Aromas of bright berries, honey, tangerine, grapefruit, lemon, grass, crack-like malts, and bright pine start everything off on the right foot. The palate is filled with yeasty, bready, cracker malts, candied orange peels, caramel, grapefruit, lemon, tangerine, and resinous pine. The finish is crisp, lightly bitter, and highly memorable.

Bottom Line:

This is another beer that feels like someone created a beer that was half crisp, refreshing pilsner, and half citrus and pine bomb IPA.

1.) Fremont Legend

Fremont Legend
Fremont

ABV: 7%

Average Price: $12 for a six-pack

The Beer:

This year-round triumph of a cold IPA is brewed with a base of 2-row pale malt and also has pilsner malts and flaked corn.
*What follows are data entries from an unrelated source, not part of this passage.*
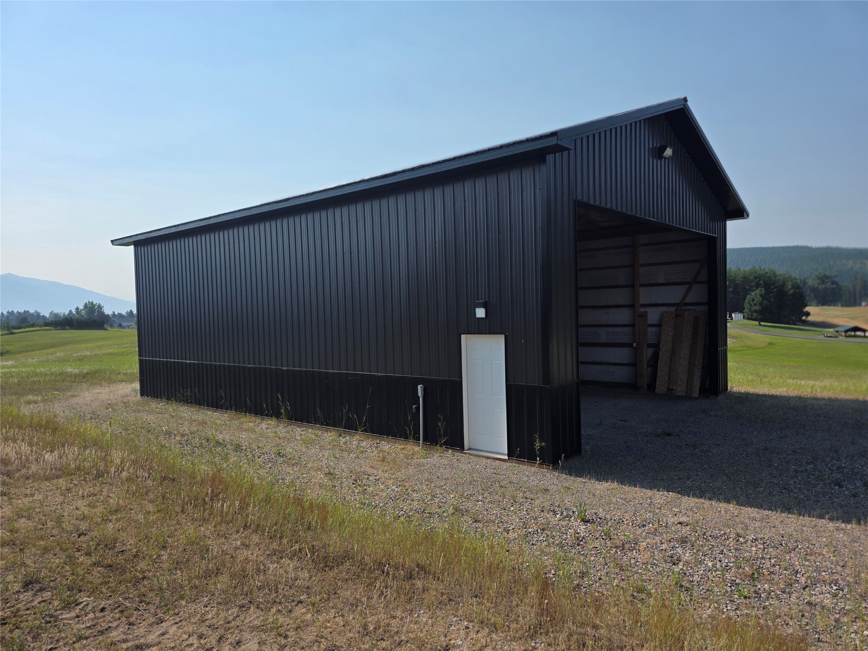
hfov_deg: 73.9
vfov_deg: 58.9
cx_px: 434
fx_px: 577
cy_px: 326
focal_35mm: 23
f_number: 1.7
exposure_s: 1/7944
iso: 80
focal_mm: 6.3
It’s hopped Citra, Centennial, Citra Cryo, and Strata hops. All of this combines to make an award-winning cold IPA loaded with cereal, berries, stone fruit, and pine aromas and flavors.

Tasting Notes:

A lot is going on with this beer’s nose. There are bold, memorable scents of ripe raspberries, strawberries, apricots, cereal grains, grapefruit, lemongrass, and resinous pine. On the palate, you’ll find notes of honeydew melon, grapefruit zest, mandarin orange, strawberry, caramel malts, and gently bitter floral, piney hops. The pine tree bitterness lingers in a very pleasant way.

Bottom Line:

If you only drink one cold IPA on this list, make it Fremont Legend. The best part? It’s available all year long so you can easily add this banger to your rotation.